What is the best Tarot de Marseille deck for beginners?
Look for a deck based on the Nicolas Conver 1760 pattern or the Jodorowsky-Camoin restoration — these are the most studied and best-documented editions, so you will find the most learning resources aligned with them. Print quality matters: you want cardstock heavy enough to shuffle easily without bending. The Dark Forest Tarot de Marseille Vintage Edition is printed on 300GSM cardstock and includes a guidebook, making it a practical choice for readers who want a working deck with reference material. Check our collection for current availability.
How do you read pip cards in Tarot de Marseille?
Start with three elements: the suit (which element and life domain the card belongs to), the number (which stage in the cycle from potential to completion the card occupies), and the visual arrangement (how the symbols are positioned relative to each other — crossing, converging, separating). Combine these three readings into a single statement. For example: Five of Swords = air/thought + five/disruption + two swords crossing three = a conflict of ideas where some clarity is gained but at a cost. Practice this framework on one card a day for a month and the method becomes second nature.
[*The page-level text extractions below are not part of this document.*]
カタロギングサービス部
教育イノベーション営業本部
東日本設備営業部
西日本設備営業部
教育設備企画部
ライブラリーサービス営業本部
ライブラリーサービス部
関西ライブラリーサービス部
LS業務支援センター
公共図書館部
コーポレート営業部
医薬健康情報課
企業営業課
Why is Strength card VIII in Marseille but XI in Rider-Waite?
Arthur Edward Waite deliberately swapped Strength and Justice when he designed his deck in 1909. His reasoning was rooted in the Kabbalistic correspondence system used by the Hermetic Order of the Golden Dawn, which assigned specific Hebrew letters and astrological signs to the Major Arcana. The swap aligned his deck with those esoteric correspondences. The Tarot de Marseille preserves the original, pre-esoteric ordering: Strength at VIII, Justice at XI. Neither numbering is wrong — they reflect different interpretive frameworks built into the two traditions.